Motorlu araç istemiyoruz
Yaşam alanımıza otobüs sokulmasını onaylamıyoruz. Adalar’da yürümek, bisiklete binmek ve plakasız, denetimsiz ‘akülü’ kullanmak dışında ulaşım seçeneği yok. Günübirlik turistleri plajlara taşımaya yarayacak otobüsler, iskelede inip evine gitmek isteyen ama yürümekte zorlanan, hasta ya da çok yorgun insanların ihtiyacını karşılayamaz. Motorlu araçlar, adaların her noktasına çok daha fazla kişinin gitmesi demek ki bu da orman yangınlarına, bisiklet kazalarına, atlar ve insanlar üstünde büyük baskıya neden olan turizmi, rant hırsını körükleyecek, yapılaşmayı arttıracak yanlış bir hamle.”
HİÇBİR KOŞULDA ATLI FAYTON İSTEMİYORUZ
HAYKURDER Başkanı Erman Paçalı’ya “Adalar’da ne oluyor?” diye soruyorum. Geçtiğimiz hafta büyükşehir belediyesi ile yaptıkları toplantının detaylarını anlatarak başlıyor ve “Adalar’da faytona sürülen yaklaşık 1200 kadar at İBB tarafından satın alındı ve bakımları da onlar tarafından yapılıyor. İBB bu atları ticari anlamda sahiplendirmek istiyor. Biz buna kesinlikle karşıyız” diyor. Paçalı, “Hayvanseverler olarak sonunda mücadelemizi kazandık. Atların tekrar faytona-ölüme sürülmesine, hangi koşulda olursa olsun, asla ve kata müsaade etmeyeceğiz. Kim ne derse desin! Faytonun nostaljik olduğu öne sürülüyor. Eziyetin nostaljisi olur mu? Elektrikli faytonlar adaların coğrafik ve kültürel yapısına uygun değilmiş! Atların bunca yıldır gördüğü eziyet kültürel yapıya uygun muydu peki? ‘Bakımları yapılacak’ ya da ‘Denetimler sıkılaşsa’ deniliyor.

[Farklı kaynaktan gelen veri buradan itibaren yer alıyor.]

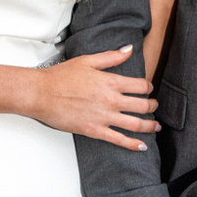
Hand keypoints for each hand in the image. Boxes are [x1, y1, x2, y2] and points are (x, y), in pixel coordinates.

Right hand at [33, 45, 155, 149]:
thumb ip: (111, 57)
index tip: (148, 88)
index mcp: (110, 81)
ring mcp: (104, 117)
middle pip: (142, 105)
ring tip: (155, 126)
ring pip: (135, 124)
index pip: (140, 85)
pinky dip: (133, 144)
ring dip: (149, 125)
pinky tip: (142, 146)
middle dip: (152, 106)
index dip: (148, 87)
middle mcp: (111, 100)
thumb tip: (129, 50)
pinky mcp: (95, 130)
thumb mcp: (87, 61)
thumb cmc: (60, 77)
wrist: (41, 94)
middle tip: (154, 106)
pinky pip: (119, 140)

Yapılacak olan denetim de bakım da bugüne kadar niye yapılmadı öyleyse? O atlar yıllarca işkence gördü. Dolayısıyla atlı faytona karşıyız. Sembolik olarak dahi kalmasını istemiyoruz. Bu devirde artık elektrikli fayton kullanılmalı.”
ATLI FAYTON İSTEYENLER GERÇEK ADA HALKI OLAMAZ
HAÇİKO Derneği Kurucu Başkanı Ömür Gedik ise atların yeniden faytona sürülmesi ya da farklı bir üslup ile çalıştırılmasına kesinlikle karşı. Gedik, “Adalar’daki atların ortalama ömrü 1.5 -2 yıl. Ki eziyet edilerek kar kış, sıcak soğuk, yokuş demeden aralıksız çalıştırıldılar. Yerinde bir kararla Adalar’daki fayton işkencesi bitmiş, insanı taşıma araçlarına geçilmişken buna karşı çıkıp pankart açanlar, ‘Atlı faytonlar geri gelsin’ diyenler asla gerçek ada halkı olamaz” diyor. Elektrikli araçların şekli, rengi, modelinin medenice tartışılabileceğini de belirten Gedik şöyle devam ediyor: “‘Fayton geri gelsin’ cümlesine tahammülüm yok diyenler bunu gerçek ada halkına bırakarak, başka yere taşınsınlar."